Dış politikada 20.ci yüzyıla damga vuran birisi varsa o da herhalde Henry Kissinger’dır. Cumhuriyet’ten beş ay önce Bavyera’da Musevi bir ailenin çocuğu olarak dünya ’ya gelen Kissinger, Hitler’in Nazi Almanya’sını birebir yaşadı. Irkçı politikalardan kaçmak isteyen öğretmen babası tüm ailesi ile Amerika’ya göç etti ve New York’a yerleştiler. Eğitimini orada devam ettirirken yirmi yaşında Amerikan vatandaşı olarak askere gitti ve İkinci Dünya Savaşına katıldı. Almanca bildiğinden dolayı harp sonrası işgal kuvvetlerinde görev aldı ve Soğuk Savaş’ın başlangıcına şahit oldu. Amerika’ya döndükten sonra Harvard’da çok başarılı bir siyaset bilimi öğrencisi olarak göze çarptı ve akademik hayata atıldı. Eserleri ile ünlenen Kissinger, Cumhuriyetçi Parti’ye yakınlaştı ve siyasi kariyerine Başkan Nixon’un Ulusal Güvenlik Danışmanı olarak adım attı ve Amerikan dış politikasına yön vermeye başladı. Kennedy ile başlayan ve Johnson yönetiminde tırmanan Vietnam Savaşında başrol oynadı.
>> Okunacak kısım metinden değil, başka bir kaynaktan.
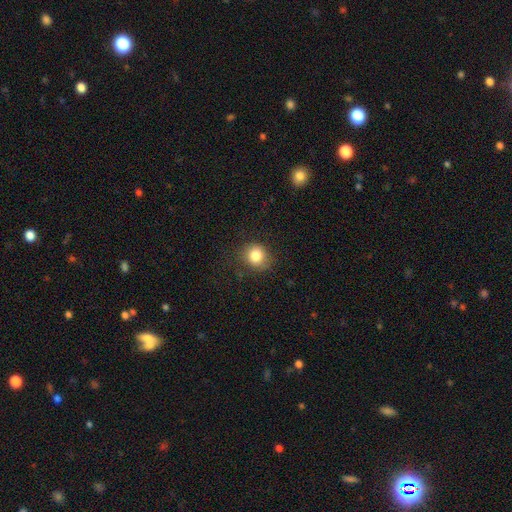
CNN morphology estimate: smooth-or-featured: smooth: 83% | star or artifact: 10% | featured or disk: 6%
  how-rounded: round: 81% | in between: 18% | cigar-shaped: 1%
  merging: none: 81% | minor disturbance: 13% | major disturbance: 4% | merger: 1%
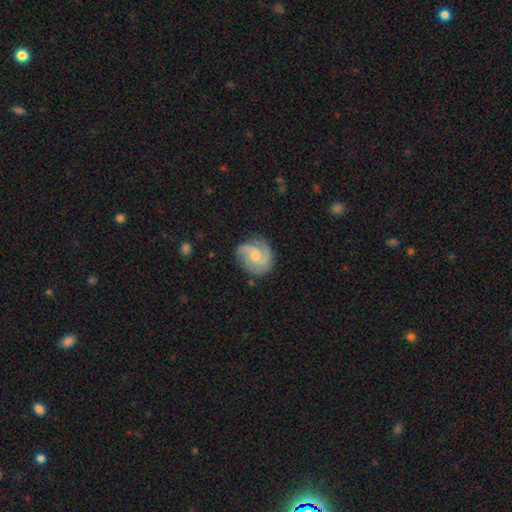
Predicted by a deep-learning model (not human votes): A featured or disk galaxy (77%) with no bar (61%), 2 (41%) medium (49%) spiral arms (96%) and a small central bulge (52%). Merging: none (75%).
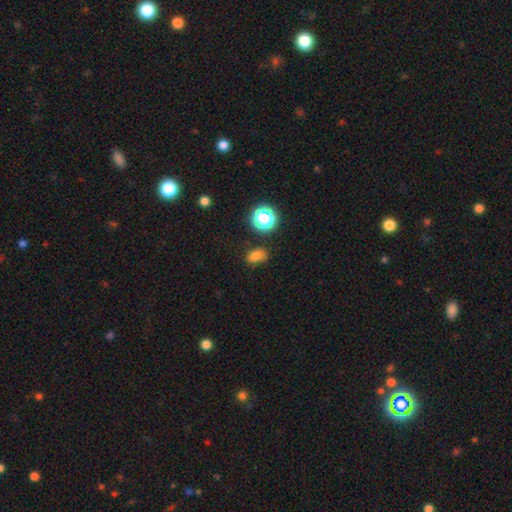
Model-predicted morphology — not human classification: Smooth or featured: smooth — 75% (star or artifact — 19%)
How rounded: in between — 75% (round — 23%)
Merging: none — 68% (minor disturbance — 22%)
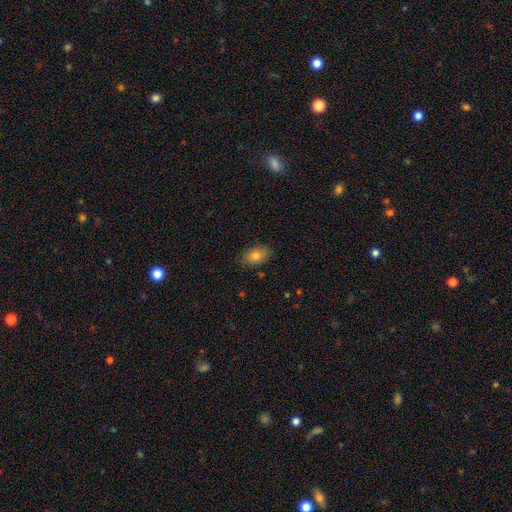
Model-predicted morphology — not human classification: Smooth or featured: smooth — 80% (featured or disk — 12%)
How rounded: in between — 86% (round — 12%)
Merging: none — 83% (minor disturbance — 13%)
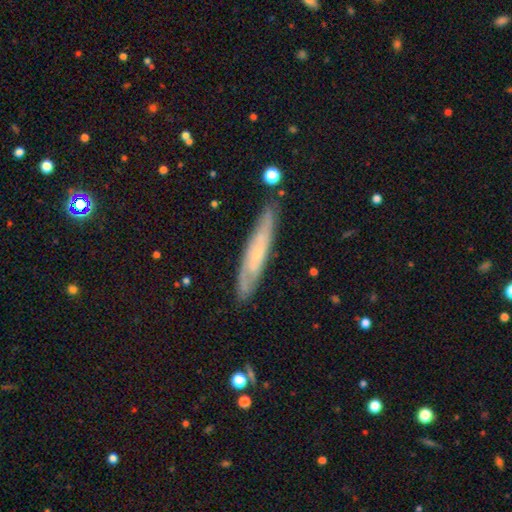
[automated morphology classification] Smooth or featured? Predicted: featured or disk (p=0.62). Edge-on disk? Predicted: yes (p=0.56). Merging? Predicted: none (p=0.82).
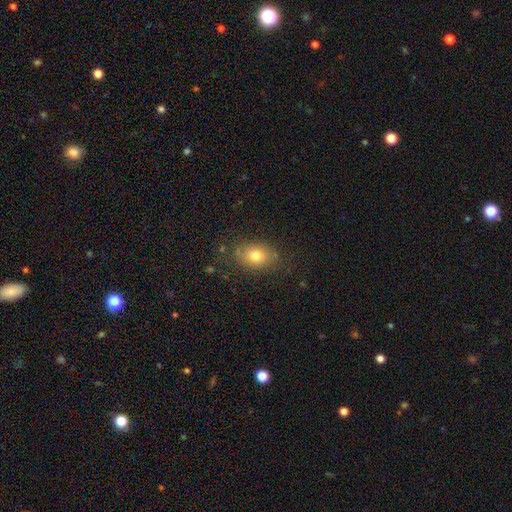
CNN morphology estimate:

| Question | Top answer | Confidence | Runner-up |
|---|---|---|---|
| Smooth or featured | smooth | 75% | featured or disk (13%) |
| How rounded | in between | 68% | round (31%) |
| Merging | none | 79% | minor disturbance (15%) |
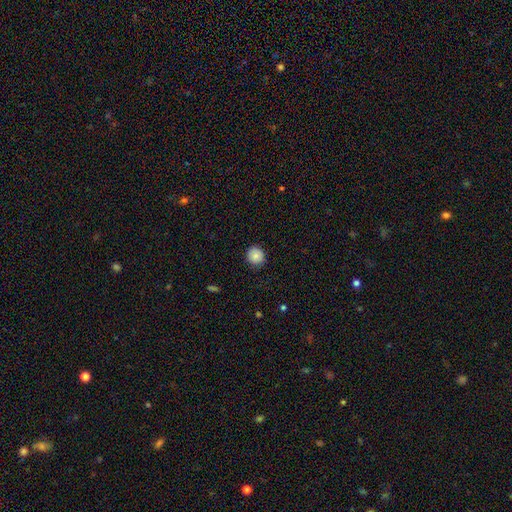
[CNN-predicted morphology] Q: Smooth or featured?
A: smooth (81%); runner-up: featured or disk (10%)
Q: How rounded?
A: round (91%); runner-up: in between (9%)
Q: Merging?
A: none (87%); runner-up: minor disturbance (10%)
Hava bombardımanına ağırlık vererek, özellikle de napalm kullanarak Amerika’nın devasa askeri gücü ile savaşı kazanmaya girişti. Hedefine ulaşmakta zorlanınca savaşa ortak olmayan sınır ülkeleri Laos ve Kamboçya’ya da havadan adeta ölüm yağdırılmasını önerdi. NATO müttefiklerinde özellikle öğrenci hareketleri bunu savaş suçu olarak adlandırarak geniş çaplı protestolara giriştiler. Tabii ki, Amerikan halkı da menfi gelişmelere uzak kalmadı ve ülke siyaseten bölündü. Bir yandan genç Amerikalılar zorunlu askerliğe karşı çıkıp askere gitmezken, Başkan Nixon tekrar seçilme endişesi ile dâhili siyasete ağırlık verirken Kissinger dış politikada tek adam oldu. Mao ve komünistler 1949’de iktidara geldiklerinde Amerika onları hukuken tanımayı reddetmişti. Çin’in resmi temsilcisi olarak hala Milliyetçi unsurları tanımaya ve Birleşmiş Milletler Güvenlik Konsey’inde onların yer almasını destekledi. Ta ki 1971’e kadar. Soğuk Savaş’ta Sovyetler Birliği’ni dengelemek amacı ile Çin’e açılımı Kissinger başlattı. Basından saklanarak gizlice Pekin’e gidip Mao ile görüştü. Stalin’in ölümünden sonra git gide bozulan ve arası açılan iki komünist ülke Amerika için bir fırsat yarattı ve Vaşington Çin Halk Cumhuriyet’ini resmen tanıyarak Sovyetleri yalnızlaştırmayı amaçladı. 1973’te hem Ulusal Güvenlik Danışmanı hem de Dışişleri Bakanı olan ilk şahıs oldu. Bakan olmadan on gün önce ise Şili’nin demokratik Cumhurbaşkanı Allende’nin askeri darbe ile devrilmesine öncü oldu. Sovyetlere karşı en etkili silah olarak kullanılan demokrasi Latin Amerika’da sanki geçerli değil[1]di. Kissinger’e göre seçimle gelen Marksist bir liderin meşru olmayan yollarla görevinden zorla ayrılmasında sakınca yoktu. Amerika arka bahçesinde buna izin veremezdi ve vermedi de. Bunu yıllar sonra soğuk savaşın mecburiyeti diye savunmaya devam etti. Nixon’un Watergate skandalından sonra istifa etmesi ile aynı görevleri Başkan Ford’un altında sürdürmeyi başardı. Etkisi görev süresi ile sınırlı kalmadı, hatta Trump’ı tek gerçek lider olarak tanımladı ve başkan olduğunda görüştü. Dünya sahnesindeki son etkinliği - yüz yaşında - temmuz ayında Xi Jinping ile buluşması olmuştu.